Marian Drew was born in Australia in 1960 and studied visual art at Canberra School of Art from 1980-1984. Then, from 1984-1985 undertook post graduate studies in Experimental Photography at Kassel University, Germany. Since 1986 she has been Senior Lecturer, Photography Art Practice, at the Queensland College of Art, Griffith University. From 1983 to 2011, Marian Drew has held thirty solo exhibitions in Australia, the United States, France, and Germany. She also participated in group exhibitions in China, Germany, the United States and held over forty curatorial shows. Drew’s work is housed in major public collections such as: National Gallery of Australia, Queensland Gallery of Art, South Australian Art Gallery, and numerous other collections in Australia. The first monograph “Marian Drew Photographs and Video Works”, was published by the Queensland Centre for Photography, in 2006.

Marian Drew Book:
Marian Drew - Photographs + Video works

Artist Statement

“By imitating the historic painted forms of the Still Life genre I aim to lull the viewer into a familiar story, but paint is replaced with photographic verisimilitude and familiar animals with Australian species. The cycles of domestic bliss and bodily provision raise questions about life and death. Through sacrificial ritual, we acknowledge and develop gratitude for our own existence and for our connectedness. Here the self is found in the form of the other, and our conceptual frameworks are laid out for all to see. The sense of who we are, as explored in this work is defined through shared culture.”

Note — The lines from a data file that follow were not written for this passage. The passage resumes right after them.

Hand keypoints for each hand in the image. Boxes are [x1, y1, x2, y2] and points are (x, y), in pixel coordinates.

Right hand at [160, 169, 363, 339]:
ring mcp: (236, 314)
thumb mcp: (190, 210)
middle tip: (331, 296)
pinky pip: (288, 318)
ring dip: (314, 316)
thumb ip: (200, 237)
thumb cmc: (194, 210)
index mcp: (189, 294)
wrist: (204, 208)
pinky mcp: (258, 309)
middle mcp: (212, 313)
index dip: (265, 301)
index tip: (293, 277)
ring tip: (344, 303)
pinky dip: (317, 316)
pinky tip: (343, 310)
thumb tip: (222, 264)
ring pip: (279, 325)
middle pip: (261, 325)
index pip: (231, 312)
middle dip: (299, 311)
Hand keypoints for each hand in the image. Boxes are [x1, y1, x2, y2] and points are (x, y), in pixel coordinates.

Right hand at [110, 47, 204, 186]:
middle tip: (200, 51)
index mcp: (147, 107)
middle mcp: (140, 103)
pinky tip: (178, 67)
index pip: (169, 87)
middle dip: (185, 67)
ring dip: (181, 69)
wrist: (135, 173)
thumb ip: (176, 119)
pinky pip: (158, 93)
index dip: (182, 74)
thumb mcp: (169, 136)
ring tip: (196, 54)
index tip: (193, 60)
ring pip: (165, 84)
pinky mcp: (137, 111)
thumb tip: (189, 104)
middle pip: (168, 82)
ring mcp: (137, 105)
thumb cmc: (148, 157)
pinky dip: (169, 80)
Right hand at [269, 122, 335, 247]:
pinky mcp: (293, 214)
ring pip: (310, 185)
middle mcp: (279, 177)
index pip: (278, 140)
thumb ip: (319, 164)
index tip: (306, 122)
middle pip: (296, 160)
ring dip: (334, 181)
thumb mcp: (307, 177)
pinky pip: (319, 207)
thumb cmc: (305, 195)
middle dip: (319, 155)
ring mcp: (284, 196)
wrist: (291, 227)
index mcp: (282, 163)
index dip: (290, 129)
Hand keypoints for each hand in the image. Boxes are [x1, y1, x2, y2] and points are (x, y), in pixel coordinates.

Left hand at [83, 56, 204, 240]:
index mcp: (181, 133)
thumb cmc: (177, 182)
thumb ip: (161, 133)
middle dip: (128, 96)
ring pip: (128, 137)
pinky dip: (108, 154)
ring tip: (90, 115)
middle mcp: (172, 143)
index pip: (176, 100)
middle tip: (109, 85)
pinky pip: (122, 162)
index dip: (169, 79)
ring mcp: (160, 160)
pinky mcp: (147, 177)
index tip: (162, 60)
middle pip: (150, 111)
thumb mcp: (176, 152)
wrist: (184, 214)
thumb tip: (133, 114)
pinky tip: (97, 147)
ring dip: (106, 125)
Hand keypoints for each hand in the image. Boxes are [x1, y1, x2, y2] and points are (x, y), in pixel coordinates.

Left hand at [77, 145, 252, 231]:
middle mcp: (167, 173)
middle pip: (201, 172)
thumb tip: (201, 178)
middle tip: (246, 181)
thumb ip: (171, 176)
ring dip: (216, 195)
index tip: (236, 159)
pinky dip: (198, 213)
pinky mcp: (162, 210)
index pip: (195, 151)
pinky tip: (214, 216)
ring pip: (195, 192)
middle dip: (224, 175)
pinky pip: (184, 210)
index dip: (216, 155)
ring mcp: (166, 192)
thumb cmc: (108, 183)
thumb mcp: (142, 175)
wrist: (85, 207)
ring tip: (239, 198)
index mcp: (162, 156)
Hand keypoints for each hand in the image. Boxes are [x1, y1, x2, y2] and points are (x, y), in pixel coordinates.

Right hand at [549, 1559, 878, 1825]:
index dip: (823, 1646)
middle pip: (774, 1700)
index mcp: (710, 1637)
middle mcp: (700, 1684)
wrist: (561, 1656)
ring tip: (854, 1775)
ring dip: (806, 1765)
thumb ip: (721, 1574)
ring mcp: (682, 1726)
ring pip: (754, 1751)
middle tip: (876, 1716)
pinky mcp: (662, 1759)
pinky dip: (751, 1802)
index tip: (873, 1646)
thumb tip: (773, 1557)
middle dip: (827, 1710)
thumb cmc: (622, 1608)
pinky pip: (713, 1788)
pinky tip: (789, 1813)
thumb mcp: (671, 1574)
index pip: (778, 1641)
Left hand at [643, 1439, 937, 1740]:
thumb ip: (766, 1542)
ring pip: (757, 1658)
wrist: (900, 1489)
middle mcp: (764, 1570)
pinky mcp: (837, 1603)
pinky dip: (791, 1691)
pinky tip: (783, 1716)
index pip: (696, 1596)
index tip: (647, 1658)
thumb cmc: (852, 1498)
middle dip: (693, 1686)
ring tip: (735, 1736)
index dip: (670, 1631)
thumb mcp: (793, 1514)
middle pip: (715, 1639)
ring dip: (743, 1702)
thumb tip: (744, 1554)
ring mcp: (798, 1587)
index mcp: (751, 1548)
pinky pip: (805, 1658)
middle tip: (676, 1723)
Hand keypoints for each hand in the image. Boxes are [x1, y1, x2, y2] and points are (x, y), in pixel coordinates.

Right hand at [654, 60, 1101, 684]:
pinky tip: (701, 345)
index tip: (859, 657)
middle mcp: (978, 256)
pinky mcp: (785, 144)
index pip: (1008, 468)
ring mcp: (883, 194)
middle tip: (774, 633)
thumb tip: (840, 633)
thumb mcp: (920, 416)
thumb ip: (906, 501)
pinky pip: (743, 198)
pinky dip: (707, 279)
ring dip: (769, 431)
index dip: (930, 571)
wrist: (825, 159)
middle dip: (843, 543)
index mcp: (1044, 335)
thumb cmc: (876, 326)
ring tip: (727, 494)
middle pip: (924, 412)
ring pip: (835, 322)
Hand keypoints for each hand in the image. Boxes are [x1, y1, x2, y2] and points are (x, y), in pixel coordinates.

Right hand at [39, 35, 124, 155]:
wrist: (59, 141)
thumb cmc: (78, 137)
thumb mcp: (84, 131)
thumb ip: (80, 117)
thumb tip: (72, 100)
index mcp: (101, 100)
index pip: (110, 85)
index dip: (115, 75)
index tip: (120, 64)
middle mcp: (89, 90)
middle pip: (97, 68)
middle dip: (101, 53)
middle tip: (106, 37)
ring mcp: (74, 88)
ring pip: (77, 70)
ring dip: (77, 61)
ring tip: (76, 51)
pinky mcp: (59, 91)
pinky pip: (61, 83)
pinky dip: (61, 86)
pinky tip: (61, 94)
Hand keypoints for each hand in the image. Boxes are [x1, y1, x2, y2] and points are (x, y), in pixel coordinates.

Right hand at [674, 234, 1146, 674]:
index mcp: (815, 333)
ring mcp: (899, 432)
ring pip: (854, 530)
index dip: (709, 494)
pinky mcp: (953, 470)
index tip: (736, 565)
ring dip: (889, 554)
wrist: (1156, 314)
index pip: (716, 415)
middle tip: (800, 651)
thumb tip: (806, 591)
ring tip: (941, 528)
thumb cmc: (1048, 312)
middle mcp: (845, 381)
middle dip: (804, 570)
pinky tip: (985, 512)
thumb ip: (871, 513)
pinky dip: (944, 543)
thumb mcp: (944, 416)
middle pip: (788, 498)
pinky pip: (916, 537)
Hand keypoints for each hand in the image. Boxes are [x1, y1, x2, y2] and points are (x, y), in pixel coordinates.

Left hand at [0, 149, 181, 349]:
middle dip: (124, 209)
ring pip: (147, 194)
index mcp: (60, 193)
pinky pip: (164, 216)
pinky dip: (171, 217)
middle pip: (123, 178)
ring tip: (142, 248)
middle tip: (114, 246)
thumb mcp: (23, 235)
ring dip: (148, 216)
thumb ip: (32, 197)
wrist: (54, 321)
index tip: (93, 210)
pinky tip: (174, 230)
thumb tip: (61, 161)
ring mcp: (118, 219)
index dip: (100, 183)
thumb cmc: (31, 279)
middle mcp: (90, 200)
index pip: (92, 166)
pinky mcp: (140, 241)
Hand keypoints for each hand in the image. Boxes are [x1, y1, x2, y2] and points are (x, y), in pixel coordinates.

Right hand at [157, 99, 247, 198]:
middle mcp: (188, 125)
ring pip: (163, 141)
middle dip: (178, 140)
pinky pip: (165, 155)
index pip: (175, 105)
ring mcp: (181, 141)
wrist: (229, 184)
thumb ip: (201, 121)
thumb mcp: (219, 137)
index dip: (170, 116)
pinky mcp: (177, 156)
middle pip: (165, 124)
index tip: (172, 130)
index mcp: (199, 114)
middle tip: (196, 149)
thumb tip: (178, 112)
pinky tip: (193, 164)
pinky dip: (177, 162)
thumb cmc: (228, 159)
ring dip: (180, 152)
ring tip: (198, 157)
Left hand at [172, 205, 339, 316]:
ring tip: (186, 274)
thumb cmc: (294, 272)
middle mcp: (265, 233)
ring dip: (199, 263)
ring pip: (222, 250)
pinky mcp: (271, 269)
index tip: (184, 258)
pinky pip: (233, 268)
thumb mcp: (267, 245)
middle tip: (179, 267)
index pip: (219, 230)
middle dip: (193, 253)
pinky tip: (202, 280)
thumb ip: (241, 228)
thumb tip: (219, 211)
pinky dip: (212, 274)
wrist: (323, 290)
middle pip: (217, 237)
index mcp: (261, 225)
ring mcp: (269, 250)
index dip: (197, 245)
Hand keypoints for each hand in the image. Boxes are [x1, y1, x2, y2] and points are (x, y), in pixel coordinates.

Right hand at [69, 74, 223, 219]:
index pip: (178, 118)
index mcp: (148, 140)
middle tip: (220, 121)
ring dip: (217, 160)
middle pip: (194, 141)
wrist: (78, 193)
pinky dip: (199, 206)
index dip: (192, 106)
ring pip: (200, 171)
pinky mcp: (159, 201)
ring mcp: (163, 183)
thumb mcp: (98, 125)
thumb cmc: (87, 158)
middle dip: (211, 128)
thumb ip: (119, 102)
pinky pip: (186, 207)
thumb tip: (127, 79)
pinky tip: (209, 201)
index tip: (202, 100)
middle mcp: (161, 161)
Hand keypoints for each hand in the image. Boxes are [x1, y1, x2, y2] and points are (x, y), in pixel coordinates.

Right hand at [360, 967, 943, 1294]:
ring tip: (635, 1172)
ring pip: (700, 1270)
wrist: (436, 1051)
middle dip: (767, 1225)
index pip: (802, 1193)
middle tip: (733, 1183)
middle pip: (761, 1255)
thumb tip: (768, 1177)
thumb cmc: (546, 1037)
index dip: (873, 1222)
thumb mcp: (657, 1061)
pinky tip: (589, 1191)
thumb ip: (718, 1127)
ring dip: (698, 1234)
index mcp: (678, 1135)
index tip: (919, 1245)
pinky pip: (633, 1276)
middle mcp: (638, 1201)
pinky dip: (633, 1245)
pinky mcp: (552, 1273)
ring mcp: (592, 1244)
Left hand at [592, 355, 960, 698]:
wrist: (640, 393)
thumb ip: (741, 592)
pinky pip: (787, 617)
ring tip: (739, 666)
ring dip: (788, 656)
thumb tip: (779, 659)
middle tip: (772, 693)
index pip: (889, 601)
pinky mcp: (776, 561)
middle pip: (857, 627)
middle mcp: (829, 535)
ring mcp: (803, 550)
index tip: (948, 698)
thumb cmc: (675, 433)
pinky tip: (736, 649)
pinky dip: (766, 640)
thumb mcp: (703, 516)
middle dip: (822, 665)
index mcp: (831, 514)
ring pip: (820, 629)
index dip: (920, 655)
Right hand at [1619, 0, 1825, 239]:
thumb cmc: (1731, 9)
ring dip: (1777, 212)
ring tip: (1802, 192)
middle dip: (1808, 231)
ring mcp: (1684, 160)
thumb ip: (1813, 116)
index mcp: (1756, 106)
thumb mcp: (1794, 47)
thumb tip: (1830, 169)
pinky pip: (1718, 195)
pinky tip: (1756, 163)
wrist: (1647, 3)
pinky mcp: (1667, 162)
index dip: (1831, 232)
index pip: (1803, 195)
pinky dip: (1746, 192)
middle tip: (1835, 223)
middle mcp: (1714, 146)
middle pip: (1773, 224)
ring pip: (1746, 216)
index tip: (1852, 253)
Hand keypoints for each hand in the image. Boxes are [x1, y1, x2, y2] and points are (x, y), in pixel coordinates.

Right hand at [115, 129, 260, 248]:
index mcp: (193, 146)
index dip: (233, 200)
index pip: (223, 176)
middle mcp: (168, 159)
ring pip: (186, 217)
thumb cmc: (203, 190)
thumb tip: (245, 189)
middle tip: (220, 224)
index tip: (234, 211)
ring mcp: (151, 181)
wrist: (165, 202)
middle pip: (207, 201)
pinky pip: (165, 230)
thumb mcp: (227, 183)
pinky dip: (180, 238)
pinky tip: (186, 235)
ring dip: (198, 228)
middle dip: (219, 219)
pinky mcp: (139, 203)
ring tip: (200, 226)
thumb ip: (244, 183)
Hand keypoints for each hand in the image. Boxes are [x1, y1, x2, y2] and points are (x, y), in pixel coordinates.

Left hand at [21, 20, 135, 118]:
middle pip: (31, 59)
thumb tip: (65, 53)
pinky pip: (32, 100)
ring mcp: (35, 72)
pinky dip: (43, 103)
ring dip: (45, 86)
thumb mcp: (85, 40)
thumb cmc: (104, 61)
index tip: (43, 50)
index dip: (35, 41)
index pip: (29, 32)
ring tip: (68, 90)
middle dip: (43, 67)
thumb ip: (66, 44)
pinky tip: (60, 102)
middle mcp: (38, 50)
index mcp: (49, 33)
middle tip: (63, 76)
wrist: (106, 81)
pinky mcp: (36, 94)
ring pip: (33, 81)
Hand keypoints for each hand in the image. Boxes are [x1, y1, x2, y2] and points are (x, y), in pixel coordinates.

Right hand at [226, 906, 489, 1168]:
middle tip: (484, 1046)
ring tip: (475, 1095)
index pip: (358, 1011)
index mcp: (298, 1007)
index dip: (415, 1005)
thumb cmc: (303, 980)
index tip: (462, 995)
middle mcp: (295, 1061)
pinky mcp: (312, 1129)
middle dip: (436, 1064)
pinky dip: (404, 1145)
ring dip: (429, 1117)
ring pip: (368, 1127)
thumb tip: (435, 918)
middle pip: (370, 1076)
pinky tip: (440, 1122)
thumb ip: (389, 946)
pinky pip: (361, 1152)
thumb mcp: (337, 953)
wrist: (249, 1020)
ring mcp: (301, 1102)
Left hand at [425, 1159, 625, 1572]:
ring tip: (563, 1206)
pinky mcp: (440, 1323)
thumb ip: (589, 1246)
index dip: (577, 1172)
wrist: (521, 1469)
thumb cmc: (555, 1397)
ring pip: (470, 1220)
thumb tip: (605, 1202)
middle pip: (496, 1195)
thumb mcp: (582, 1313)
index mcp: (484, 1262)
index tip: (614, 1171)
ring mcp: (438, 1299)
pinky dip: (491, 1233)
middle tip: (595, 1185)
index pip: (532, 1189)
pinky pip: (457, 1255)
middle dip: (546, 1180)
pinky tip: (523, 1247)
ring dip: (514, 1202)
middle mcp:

“Landscape photographs graph the human light trajectories in the landscape over time. Drawing and photography meet plein air, a sketch of the hand with camera obscura, working to explore landscape as an exchange between projected ideas and the document. Using two identical medium format film cameras I photograph a landscape by moving the cameras on an axis following the horizon of the landscape. This very slow motion pan, films the action or event over several still frames and allows enough time to abandon the camera, enter the landscape and immerse myself, literally, during exposure. When one is in the landscape acting in this way one cannot see the landscape as a panorama in the distance. The image is then formed as part of an exchange that occurs within the landscape and within the camera.”

“Body works explore the body as a dynamic form. The figures rotate for about ten seconds in a sunlit room that is draped with black cloth. Their form is dissolved over the long exposure time. The black cloth references early quasi-scientific efforts to dislocate subject from environment to enhance objective study. Works by scientist photographers such as Etienne Marey and Edward Muybridge, or sociologist photographer Richard Avedon utilized the backdrop to severe the representation of the body from the landscape. Here the relativity of dynamism is being measured, rocks or flesh, dissolve according to their movement and time scale.”